As a train pulled into Metro Center Monday night, car No. 2 pulled up to the platform darkened and empty, two obvious signs that the car wouldn't be opening its doors. As everyone who had lined up to board car No. 2 moved to the first and third cars (including your friendly blogger), an old man in a trench coat was left behind. When the doors failed to open, he smacked the train car with his newspaper yelling: "Open up!"

When his voice request for Open Sesame failed, he looked down the platform toward the operator. He yelled down the platform, hoping the operator would magically open the doors. The train got crowded, of course, and then the train operator, as we pulled into the tunnel between Metro Center and Farragut North, he came over the public address system and scolded us passengers for failing "to utilize all the doors" and not moving to the center of the train cars.

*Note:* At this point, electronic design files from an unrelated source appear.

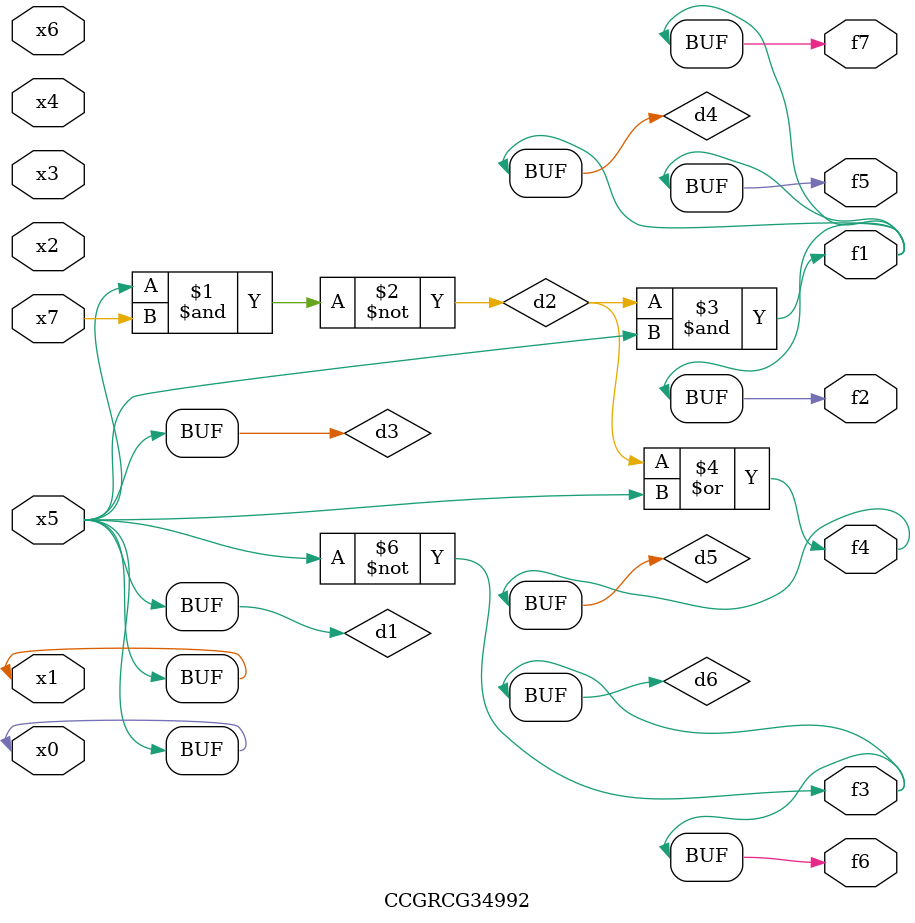
<source format=v>
module CCGRCG34992(
	input x0, x1, x2, x3, x4, x5, x6, x7,
	output f1, f2, f3, f4, f5, f6, f7
);

	wire d1, d2, d3, d4, d5, d6;

	buf (d1, x0, x5);
	nand (d2, x5, x7);
	buf (d3, x0, x1);
	and (d4, d2, d3);
	or (d5, d2, d3);
	nor (d6, d1, d3);
	assign f1 = d4;
	assign f2 = d4;
	assign f3 = d6;
	assign f4 = d5;
	assign f5 = d4;
	assign f6 = d6;
	assign f7 = d4;
endmodule

</source>
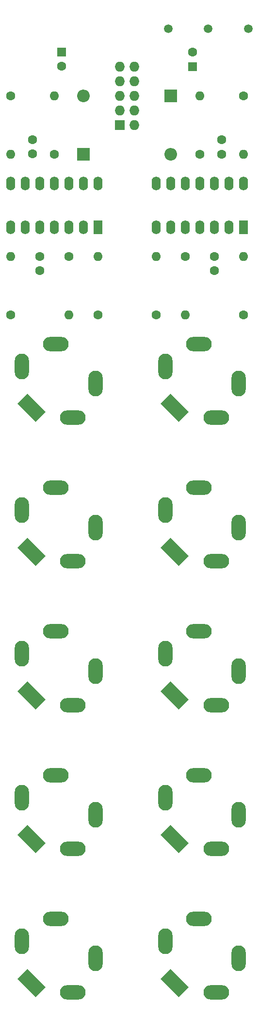
<source format=gbs>
G04 #@! TF.GenerationSoftware,KiCad,Pcbnew,7.0.0-rc2-unknown-92a61b187f~165~ubuntu22.04.1*
G04 #@! TF.CreationDate,2023-02-10T20:25:43-05:00*
G04 #@! TF.ProjectId,multiples,6d756c74-6970-46c6-9573-2e6b69636164,rev?*
G04 #@! TF.SameCoordinates,Original*
G04 #@! TF.FileFunction,Soldermask,Bot*
G04 #@! TF.FilePolarity,Negative*
%FSLAX46Y46*%
G04 Gerber Fmt 4.6, Leading zero omitted, Abs format (unit mm)*
G04 Created by KiCad (PCBNEW 7.0.0-rc2-unknown-92a61b187f~165~ubuntu22.04.1) date 2023-02-10 20:25:43*
%MOMM*%
%LPD*%
G01*
G04 APERTURE LIST*
G04 Aperture macros list*
%AMRotRect*
0 Rectangle, with rotation*
0 The origin of the aperture is its center*
0 $1 length*
0 $2 width*
0 $3 Rotation angle, in degrees counterclockwise*
0 Add horizontal line*
21,1,$1,$2,0,0,$3*%
G04 Aperture macros list end*
%ADD10O,2.500000X4.500001*%
%ADD11O,4.500001X2.500001*%
%ADD12RotRect,4.500001X2.500001X315.000000*%
%ADD13O,4.500000X2.500000*%
%ADD14O,2.500000X4.500000*%
%ADD15C,1.500000*%
%ADD16C,1.600000*%
%ADD17O,1.600000X1.600000*%
%ADD18R,1.600000X2.400000*%
%ADD19O,1.600000X2.400000*%
%ADD20R,1.727200X1.727200*%
%ADD21O,1.727200X1.727200*%
%ADD22R,1.600000X1.600000*%
%ADD23R,2.200000X2.200000*%
%ADD24O,2.200000X2.200000*%
G04 APERTURE END LIST*
D10*
G04 #@! TO.C,J8*
X218899999Y-138499999D03*
D11*
X214999999Y-144399999D03*
D12*
X207759999Y-142739999D03*
D13*
X211999999Y-131599999D03*
D14*
X206099999Y-135499999D03*
G04 #@! TD*
D10*
G04 #@! TO.C,J7*
X218899999Y-113499999D03*
D11*
X214999999Y-119399999D03*
D12*
X207759999Y-117739999D03*
D13*
X211999999Y-106599999D03*
D14*
X206099999Y-110499999D03*
G04 #@! TD*
D10*
G04 #@! TO.C,J5*
X193899999Y-188499999D03*
D11*
X189999999Y-194399999D03*
D12*
X182759999Y-192739999D03*
D13*
X186999999Y-181599999D03*
D14*
X181099999Y-185499999D03*
G04 #@! TD*
D15*
G04 #@! TO.C,TP3*
X213550000Y-51740000D03*
G04 #@! TD*
G04 #@! TO.C,TP2*
X206680000Y-51740000D03*
G04 #@! TD*
D10*
G04 #@! TO.C,J9*
X218899999Y-163499999D03*
D11*
X214999999Y-169399999D03*
D12*
X207759999Y-167739999D03*
D13*
X211999999Y-156599999D03*
D14*
X206099999Y-160499999D03*
G04 #@! TD*
D10*
G04 #@! TO.C,J4*
X193899999Y-163499999D03*
D11*
X189999999Y-169399999D03*
D12*
X182759999Y-167739999D03*
D13*
X186999999Y-156599999D03*
D14*
X181099999Y-160499999D03*
G04 #@! TD*
D10*
G04 #@! TO.C,J3*
X193899999Y-138499999D03*
D11*
X189999999Y-144399999D03*
D12*
X182759999Y-142739999D03*
D13*
X186999999Y-131599999D03*
D14*
X181099999Y-135499999D03*
G04 #@! TD*
D10*
G04 #@! TO.C,J10*
X218899999Y-188499999D03*
D11*
X214999999Y-194399999D03*
D12*
X207759999Y-192739999D03*
D13*
X211999999Y-181599999D03*
D14*
X206099999Y-185499999D03*
G04 #@! TD*
D10*
G04 #@! TO.C,J6*
X193899999Y-213499999D03*
D11*
X189999999Y-219399999D03*
D12*
X182759999Y-217739999D03*
D13*
X186999999Y-206599999D03*
D14*
X181099999Y-210499999D03*
G04 #@! TD*
D15*
G04 #@! TO.C,TP1*
X220650000Y-51740000D03*
G04 #@! TD*
D10*
G04 #@! TO.C,J11*
X218899999Y-213499999D03*
D11*
X214999999Y-219399999D03*
D12*
X207759999Y-217739999D03*
D13*
X211999999Y-206599999D03*
D14*
X206099999Y-210499999D03*
G04 #@! TD*
D10*
G04 #@! TO.C,J2*
X193899999Y-113499999D03*
D11*
X189999999Y-119399999D03*
D12*
X182759999Y-117739999D03*
D13*
X186999999Y-106599999D03*
D14*
X181099999Y-110499999D03*
G04 #@! TD*
D16*
G04 #@! TO.C,R9*
X212160000Y-73560000D03*
D17*
X212159999Y-63399999D03*
G04 #@! TD*
D16*
G04 #@! TO.C,C6*
X215970000Y-71060000D03*
X215970000Y-73560000D03*
G04 #@! TD*
G04 #@! TO.C,R2*
X194380000Y-101500000D03*
D17*
X194379999Y-91339999D03*
G04 #@! TD*
D18*
G04 #@! TO.C,U2*
X219779999Y-86259999D03*
D19*
X217239999Y-86259999D03*
X214699999Y-86259999D03*
X212159999Y-86259999D03*
X209619999Y-86259999D03*
X207079999Y-86259999D03*
X204539999Y-86259999D03*
X204539999Y-78639999D03*
X207079999Y-78639999D03*
X209619999Y-78639999D03*
X212159999Y-78639999D03*
X214699999Y-78639999D03*
X217239999Y-78639999D03*
X219779999Y-78639999D03*
G04 #@! TD*
D18*
G04 #@! TO.C,U1*
X194379999Y-86259999D03*
D19*
X191839999Y-86259999D03*
X189299999Y-86259999D03*
X186759999Y-86259999D03*
X184219999Y-86259999D03*
X181679999Y-86259999D03*
X179139999Y-86259999D03*
X179139999Y-78639999D03*
X181679999Y-78639999D03*
X184219999Y-78639999D03*
X186759999Y-78639999D03*
X189299999Y-78639999D03*
X191839999Y-78639999D03*
X194379999Y-78639999D03*
G04 #@! TD*
D16*
G04 #@! TO.C,C5*
X214700000Y-91340000D03*
X214700000Y-93840000D03*
G04 #@! TD*
G04 #@! TO.C,R4*
X179140000Y-63400000D03*
D17*
X179139999Y-73559999D03*
G04 #@! TD*
D16*
G04 #@! TO.C,R6*
X209620000Y-91340000D03*
D17*
X209619999Y-101499999D03*
G04 #@! TD*
D16*
G04 #@! TO.C,R5*
X186760000Y-73560000D03*
D17*
X186759999Y-63399999D03*
G04 #@! TD*
D20*
G04 #@! TO.C,J1*
X198189999Y-68479999D03*
D21*
X200729999Y-68479999D03*
X198189999Y-65939999D03*
X200729999Y-65939999D03*
X198189999Y-63399999D03*
X200729999Y-63399999D03*
X198189999Y-60859999D03*
X200729999Y-60859999D03*
X198189999Y-58319999D03*
X200729999Y-58319999D03*
G04 #@! TD*
D16*
G04 #@! TO.C,R3*
X179140000Y-101500000D03*
D17*
X179139999Y-91339999D03*
G04 #@! TD*
D16*
G04 #@! TO.C,C4*
X182950000Y-71020000D03*
X182950000Y-73520000D03*
G04 #@! TD*
G04 #@! TO.C,R1*
X189300000Y-91340000D03*
D17*
X189299999Y-101499999D03*
G04 #@! TD*
D16*
G04 #@! TO.C,R10*
X219780000Y-63400000D03*
D17*
X219779999Y-73559999D03*
G04 #@! TD*
D16*
G04 #@! TO.C,R8*
X204540000Y-101500000D03*
D17*
X204539999Y-91339999D03*
G04 #@! TD*
D16*
G04 #@! TO.C,C3*
X184220000Y-91340000D03*
X184220000Y-93840000D03*
G04 #@! TD*
D22*
G04 #@! TO.C,C2*
X188029999Y-55779999D03*
D16*
X188030000Y-58280000D03*
G04 #@! TD*
G04 #@! TO.C,R7*
X219780000Y-101500000D03*
D17*
X219779999Y-91339999D03*
G04 #@! TD*
D22*
G04 #@! TO.C,C1*
X210889999Y-58319999D03*
D16*
X210890000Y-55820000D03*
G04 #@! TD*
D23*
G04 #@! TO.C,D2*
X191839999Y-73559999D03*
D24*
X191839999Y-63399999D03*
G04 #@! TD*
D23*
G04 #@! TO.C,D1*
X207079999Y-63399999D03*
D24*
X207079999Y-73559999D03*
G04 #@! TD*
M02*

</source>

I thought that was a bit rude on the operator’s fault. When you have a hundred or so passengers lined up on a train platform and one train car is out of service, you are forced to cram through 15 doors instead of 18.
Additionally, when the center of train cars are already filled, you cannot move farther in.

Then this evening, while my train was stopped at Farragut North, the operator of my Red Line train announced that te first train car would be going out of service, the exact reason unexplained. I was in car No. 2 and one of my fellow riders asked how we were supposed to know what train car we were in. That's a good point. Not everyone notices what car they board. This becomes more of a problem if one of the middle train cars goes out of service. So there you go.

GOTHAMIST EDITOR JEN CHUNG has two loves in her life: Pandas and the late Jerry Orbach from NBC's "Law and Order." (picture from Gothamist's third birthday party). Well, now add a third: her new husband Jay. If you're one to look at The New York Times' wedding announcements, you might have spotted Jen an Jay in Sunday's paper. Congrats to the newlyweds.

FOR SOME URBAN PLANNING links: First, take a look at Kanishka's photos from Islamabad on his Flickr account. (And also read his account on driving in the Pakistani capital.) Ahh, planned world capitals.

Then, also take a look at this photo from blogger dl004d, who lives on 10th Street NW. It looks like life is springing from the once-souless heart of the old Washington Convention Center. I haven't been down to that corner of downtown in quite some time. I'm anxious to see the city's development plans for the site.

AFTER TWO BURGERS IN A ROW on Friday and Saturday, I've been eating considerably healthier (besides today's burrito for lunch.) I must say that Bulgarian feta and rice vinegar are two essential salad-building ingredients. Chop up some tomatoes, onions and cucumbers, cube some Bulgarian feta (which will deform into blobs of goat's milk product quite quickly) and dress with some olive oil, dill and rice vinegar. Let it stew in its juices overnight. Voila.

AND IF I'M NOT MISTAKEN, the Washington City Paper made history on Monday. Not because of its new City Desk blog (which is something I've been hoping they'd eventually develop ... it's about time.) but because on its first day in existence, it mentioned DCist, making it the last major local media operation to recognize the group blog's existence. I can't say I read the print edition from cover to cover every week, but I think I would have heard chattering that the City Paper mentioned DCist. Certainly, there were many things from our early days (when we were trying to figure out what the hell we were doing) they could have relentlessly mocked. To Erik Wemple and his crew on Champlain Street NW: welcome to local blogging. I look forward to linking to your content.